Die Handkamera (Stefan Sommer) tut ihren Teil, um dem ganzen Treiben den Anschein von Unvermitteltheit zu geben. Einmal filmt sie auch sehr schön, wie Lannert und Bootz an dem Anne-Werner-Haus in Hanglage hochgucken. Denn dort, bei den reichen Leuten, wohnt die Pflegekraft, die sich das eigentlich nicht leisten kann. Auch das macht dieser Tatort im Vorbeigehen: etwas über Milieus, sozialen Druck, gesellschaftliche Schieflagen zu berichten.

Bemerkenswert filmisch ist, wie mit den Sympathien der Anne-Werner-Figur gespielt wird. Nach einer halben Stunde dienen die Bilder, die zu ihren Erzählungen gezeigt werden, erstmals nicht dem Beweis. Während die alleinerziehende Mutter vor den Polizisten davon redet, wie sich ihr Sohn bei ihr endlos entschuldigt habe, weil er mit ihrer Kreditkarte die teuren Klamotten gekauft hatte, mit denen er vor den reichen Kids in der Schule nicht blöd dasteht – da zeigen die Bilder einen eher dreisten, komplett reulosen Teenager.

Aber auch das bekommt der Film später, wenn man doch glauben will, dass alle Anne-Werner-Aussagen die Wahrheit sind, noch mal aus anderem Lichte betrachtet: dass man diese Unstimmigkeiten halt für die kleinen Lügen am Selbstbild nimmt, für Peinlichkeiten, die man anderen und erst recht der Polizei lieber verschweigt – selbst wenn man keine Mörderin ist. Es ist schon toll, wie komplex ein solcher Charakter entworfen und gespielt sein kann.

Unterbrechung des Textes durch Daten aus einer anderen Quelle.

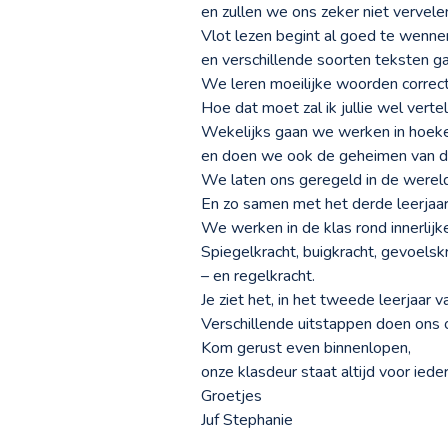
en zullen we ons zeker niet vervele
Vlot lezen begint al goed te wenne
en verschillende soorten teksten g
We leren moeilijke woorden correct
Hoe dat moet zal ik jullie wel vertel
Wekelijks gaan we werken in hoek
en doen we ook de geheimen van de
We laten ons geregeld in de wereld
En zo samen met het derde leerjaar
We werken in de klas rond innerli
Spiegelkracht, buigkracht, gevoelskr
– en regelkracht.
Je ziet het, in het tweede leerjaar v
Verschillende uitstappen doen ons 
Kom gerust even binnenlopen,
onze klasdeur staat altijd voor ied
Groetjes
Juf Stephanie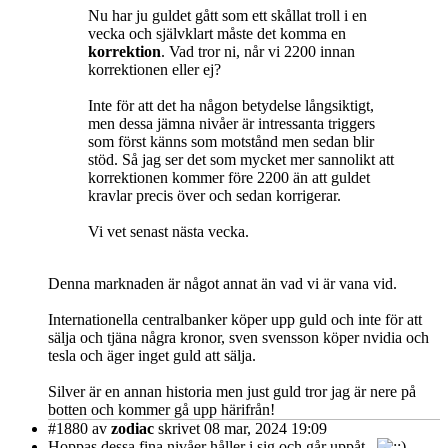
Nu har ju guldet gått som ett skållat troll i en
vecka och självklart måste det komma en
korrektion
. Vad tror ni, når vi 2200 innan
korrektionen eller ej?
Inte för att det ha någon betydelse långsiktigt,
men dessa jämna nivåer är intressanta triggers
som först känns som motstånd men sedan blir
stöd. Så jag ser det som mycket mer sannolikt att
korrektionen kommer före 2200 än att guldet
kravlar precis över och sedan korrigerar.
Vi vet senast nästa vecka.
Denna marknaden är något annat än vad vi är vana vid.
Internationella centralbanker köper upp guld och inte för att
sälja och tjäna några kronor, sven svensson köper nvidia och
tesla och äger inget guld att sälja.
Silver är en annan historia men just guld tror jag är nere på
botten och kommer gå upp härifrån!
#1880
av
zodiac
skrivet 08 mar, 2024 19:09
Hoppas dessa fina nivåer håller i sig och går uppåt.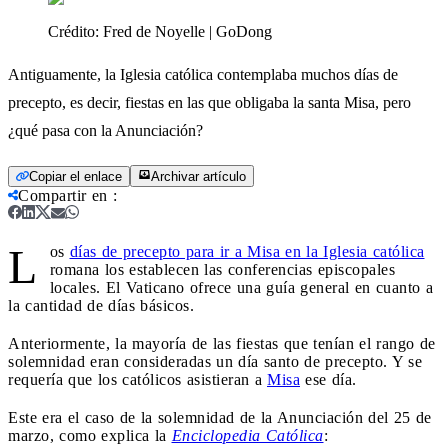
Crédito:
Fred de Noyelle | GoDong
Antiguamente, la Iglesia católica contemplaba muchos días de
precepto, es decir, fiestas en las que obligaba la santa Misa, pero
¿qué pasa con la Anunciación?
Copiar el enlace
Archivar artículo
Compartir en
:
L
os
días de precepto para ir a Misa en la Iglesia católica
romana los establecen las conferencias episcopales
locales. El Vaticano ofrece una guía general en cuanto a
la cantidad de días básicos.
Anteriormente, la mayoría de las fiestas que tenían el rango de
solemnidad eran consideradas un día santo de precepto. Y se
requería que los católicos asistieran a
Misa
ese día.
Este era el caso de la solemnidad de la Anunciación del 25 de
marzo, como explica la
Enciclopedia Católica
: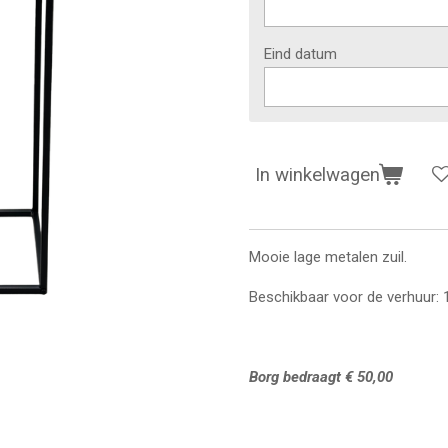
Eind datum
In winkelwagen
Mooie lage metalen zuil.
Beschikbaar voor de verhuur: 
Borg bedraagt € 50,00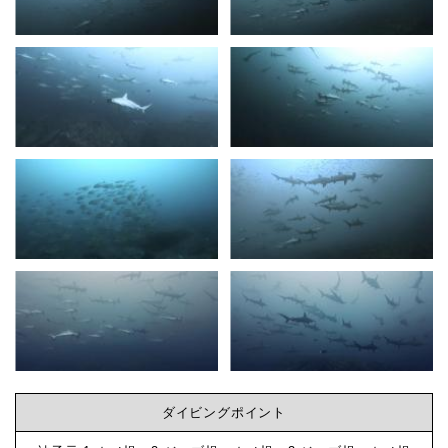
圧
巻
ビ
の
ハ
ン
ン
マ
グ
ー
群
な
れ！
-
ら
ダ
イ
神
ビ
ン
子
ダイビングポイント
グ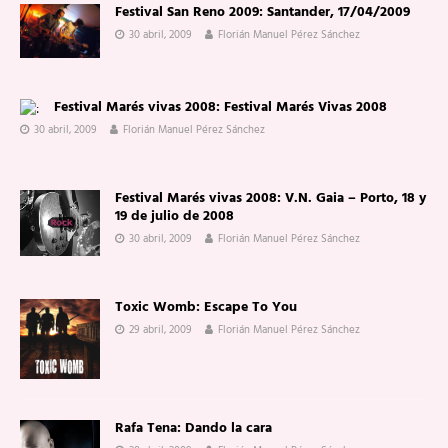
Festival San Reno 2009: Santander, 17/04/2009
30 abril, 2009
Florián Manuel Pérez Sánchez
Festival Marés vivas 2008: Festival Marés Vivas 2008
30 abril, 2009
Florián Manuel Pérez Sánchez
Festival Marés vivas 2008: V.N. Gaia – Porto, 18 y
19 de julio de 2008
30 abril, 2009
Florián Manuel Pérez Sánchez
Toxic Womb: Escape To You
29 abril, 2009
Florián Manuel Pérez Sánchez
Rafa Tena: Dando la cara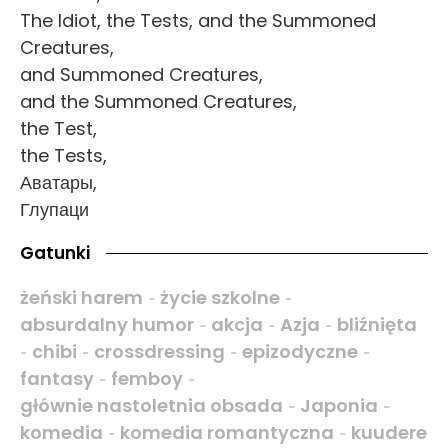
The Idiot, the Tests, and the Summoned
Creatures,
and Summoned Creatures,
and the Summoned Creatures,
the Test,
the Tests,
Аватары,
Глупаци
Gatunki
żeński harem
życie szkolne
-
-
absurdalny humor
akcja
Azja
bliźnięta
-
-
-
chibi
crossdressing
epizodyczne
-
-
-
-
fantasy
femboy
-
-
głównie nastoletnia obsada
Japonia
-
-
komedia
komedia romantyczna
kuudere
-
-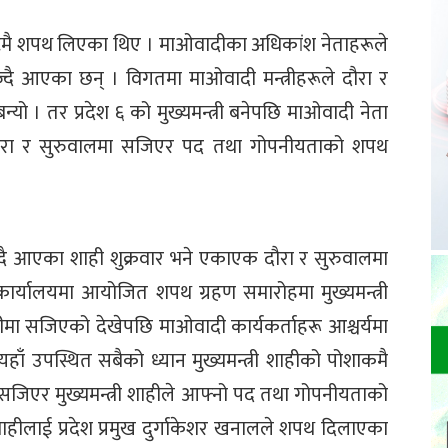
इन्टमै शपथ लिएका थिए । माओवादीका अधिकांश नेताहरूले
दै आएका छन् । विगतमा माओवादी मन्त्रीहरूले दौरा र
्यो । तर प्रदेश ६ को मुख्यमन्त्री बनेपछि माओवादी नेता
क दौरा र सुरुवालमा सजिएर पद तथा गोपनीयताको शपथ
दै आएका शाही शुक्रवार भने एकाएक दौरा र सुरुवालमा
को कार्यालयमा आयोजित शपथ ग्रहण समारोहमा मुख्यमन्त्री
ीमा सजिएको देखेपछि माओवादी कार्यकर्ताहरू आश्चर्यमा
त्यहाँ उपस्थित सबैको ध्यान मुख्यमन्त्री शाहीको पोशाकमै
 सजिएर मुख्यमन्त्री शाहीले आफ्नो पद तथा गोपनीयताको
 शाहीलाई प्रदेश प्रमुख दुर्गाकेशर खनालले शपथ दिलाएका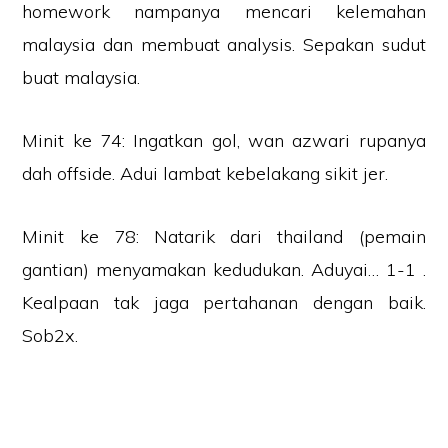
homework nampanya mencari kelemahan
malaysia dan membuat analysis. Sepakan sudut
buat malaysia.
Minit ke 74: Ingatkan gol, wan azwari rupanya
dah offside. Adui lambat kebelakang sikit jer.
Minit ke 78: Natarik dari thailand (pemain
gantian) menyamakan kedudukan. Aduyai… 1-1 .
Kealpaan tak jaga pertahanan dengan baik.
Sob2x.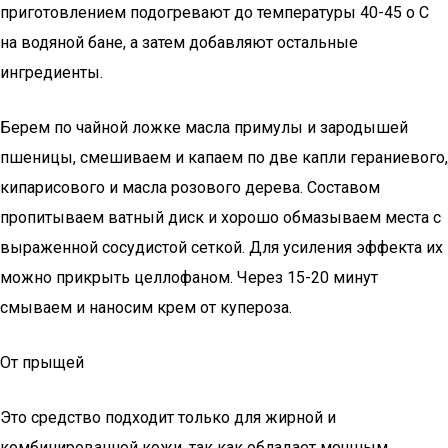
приготовлением подогревают до температуры 40-45 о С
на водяной бане, а затем добавляют остальные
ингредиенты.
Берем по чайной ложке масла примулы и зародышей
пшеницы, смешиваем и капаем по две капли гераниевого,
кипарисового и масла розового дерева. Составом
пропитываем ватный диск и хорошо обмазываем места с
выраженной сосудистой сеткой. Для усиления эффекта их
можно прикрыть целлофаном. Через 15-20 минут
смываем и наносим крем от купероза.
От прыщей
Это средство подходит только для жирной и
комбинированной кожи, так как обладает мощным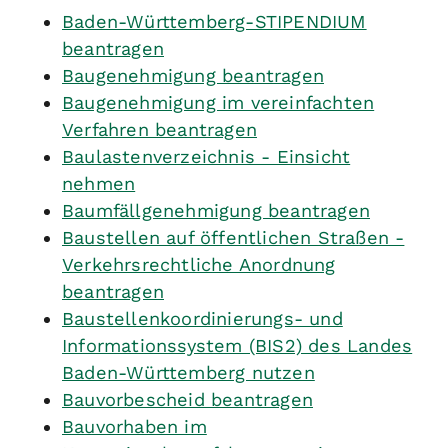
Baden-Württemberg-STIPENDIUM
beantragen
Baugenehmigung beantragen
Baugenehmigung im vereinfachten
Verfahren beantragen
Baulastenverzeichnis - Einsicht
nehmen
Baumfällgenehmigung beantragen
Baustellen auf öffentlichen Straßen -
Verkehrsrechtliche Anordnung
beantragen
Baustellenkoordinierungs- und
Informationssystem (BIS2) des Landes
Baden-Württemberg nutzen
Bauvorbescheid beantragen
Bauvorhaben im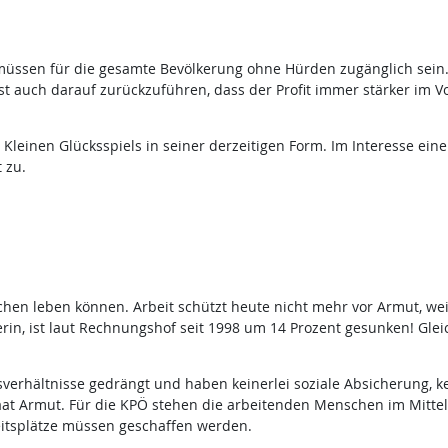
üssen für die gesamte Bevölkerung ohne Hürden zugänglich sein. 
t auch darauf zurückzuführen, dass der Profit immer stärker im Vo
es Kleinen Glücksspiels in seiner derzeitigen Form. Im Interesse ei
 zu.
en leben können. Arbeit schützt heute nicht mehr vor Armut, weil
terin, ist laut Rechnungshof seit 1998 um 14 Prozent gesunken! Gleic
erhältnisse gedrängt und haben keinerlei soziale Absicherung, k
aat Armut. Für die KPÖ stehen die arbeitenden Menschen im Mittelpu
eitsplätze müssen geschaffen werden.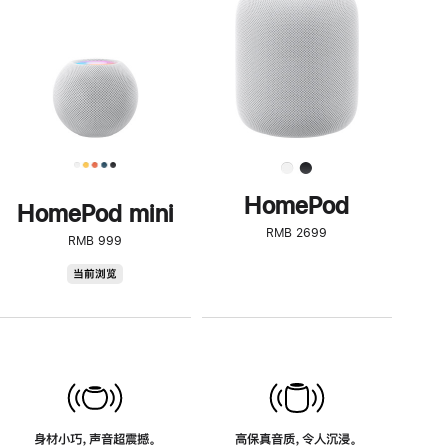
了
解
HomePod<
HomePod
HomePod mini
RMB 2699
RMB 999
HomePod
当前浏览
mini
身材小巧，声音超震撼。
高保真音质，令人沉浸。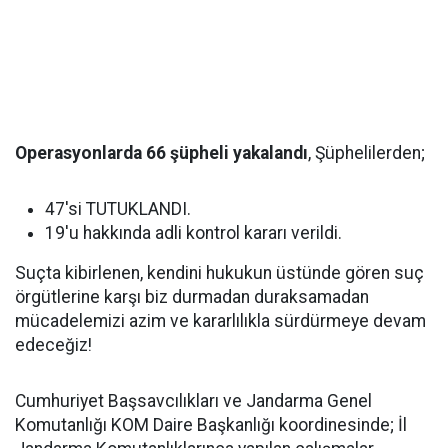
Operasyonlarda 66 şüpheli yakalandı
, Şüphelilerden;
47'si TUTUKLANDI.
19'u hakkında adli kontrol kararı verildi.
Suçta kibirlenen, kendini hukukun üstünde gören suç
örgütlerine karşı biz durmadan duraksamadan
mücadelemizi azim ve kararlılıkla sürdürmeye devam
edeceğiz!
Cumhuriyet Başsavcılıkları ve Jandarma Genel
Komutanlığı KOM Daire Başkanlığı koordinesinde; İl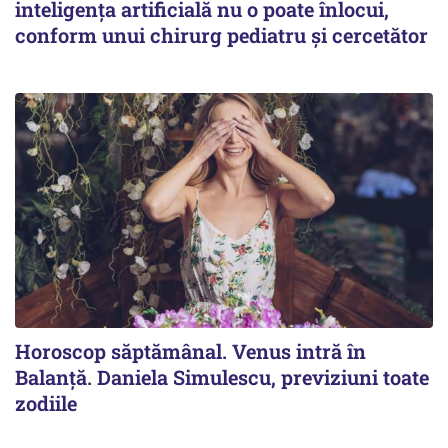
inteligența artificială nu o poate înlocui,
conform unui chirurg pediatru și cercetător
Horoscop săptămânal. Venus intră în
Balanță. Daniela Simulescu, previziuni toate
zodiile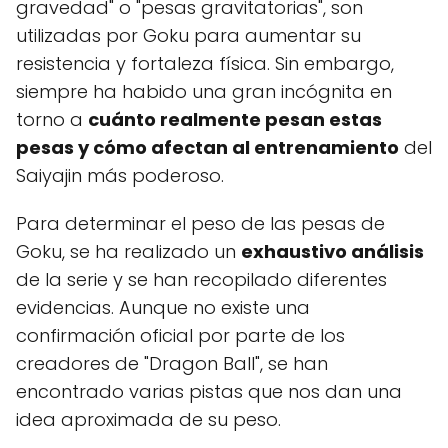
gravedad" o "pesas gravitatorias", son
utilizadas por Goku para aumentar su
resistencia y fortaleza física. Sin embargo,
siempre ha habido una gran incógnita en
torno a
cuánto realmente pesan estas
pesas y cómo afectan al entrenamiento
del
Saiyajin más poderoso.
Para determinar el peso de las pesas de
Goku, se ha realizado un
exhaustivo análisis
de la serie y se han recopilado diferentes
evidencias. Aunque no existe una
confirmación oficial por parte de los
creadores de "Dragon Ball", se han
encontrado varias pistas que nos dan una
idea aproximada de su peso.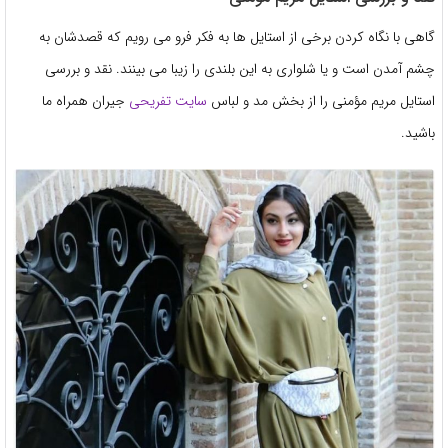
گاهی با نگاه کردن برخی از استایل ها به فکر فرو می رویم که قصدشان به
چشم آمدن است و یا شلواری به این بلندی را زیبا می بینند. نقد و بررسی
استایل مریم مؤمنی را از بخش مد و لباس
سایت تفریحی
جیران همراه ما
باشید.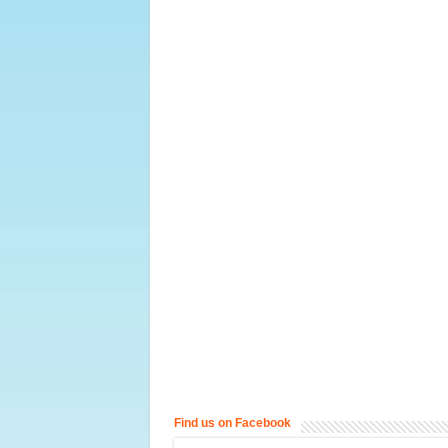
Find us on Facebook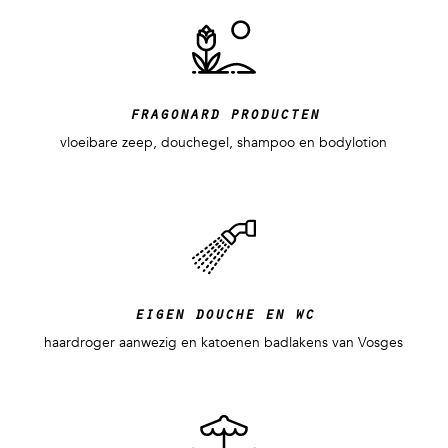
fragonard producten
vloeibare zeep, douchegel, shampoo en bodylotion
eigen douche en wc
haardroger aanwezig en katoenen badlakens van Vosges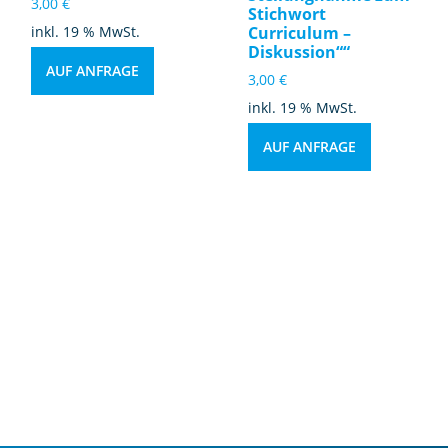
3,00
€
Stichwort
inkl. 19 % MwSt.
Curriculum –
Diskussion““
AUF ANFRAGE
3,00
€
inkl. 19 % MwSt.
AUF ANFRAGE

Das einzige, was sich Stauchs originell-eloquenter Geschichte (wie Lannert von einem Dokumentarfilm schwärmen darf!) und Wischnewskis adäquater Regie einwenden lässt: Nach seinem langen, turbulenten Flug steht der Film die Landung nicht so ganz. Die letzten Ermittlungen nach einem potenziellen weiteren Opfer produzieren zwar noch mal schicke Kurzauftritte (etwa von Tatort-Legende Hans Peter Hallwachs, der in der 1. und der 1.000. Folge dabei war) und den ergreifenden Monolog eines einsamen Dirigenten (der große Falk Rockstroh), was Anne und der Tod für einen Moment unaufdringlich zu den ganz großen Fragen bringt (das Alter, das Sterben).

Aber dann kann sich die Folge vor lauter Optionen nicht recht entscheiden, wie die Sache nun gewesen ist. Ob Anne Werner aus Scham oder Mitleid getötet hat und vor allem: wen. Die Hauptfigur wagt die Flucht nach vorn und gesteht beide Morde. Dabei zeigen die Bilder, die in diesem Film doch nicht lügen, dass sie nur dem Hotel-Fuchs die Tabletten ausgetauscht hat, weil der sie mit Bildern ihrer sexuellen Performances für ihn erpressen wollte. Der andere Tod ist derweil durch Treppensturz zustande gekommen – und es ist nicht ohne Ironie, dass ohne dieses spätere, zweite Opfer, das zuvor ebenfalls von Anne Werner gepflegt wurde, der erste Tote keinen Mordverdacht ausgelöst hatte.

Man hätte diesem Film nur zugetraut, einem solchen Zufall mehr abzugewinnen als die Lösung des Falls.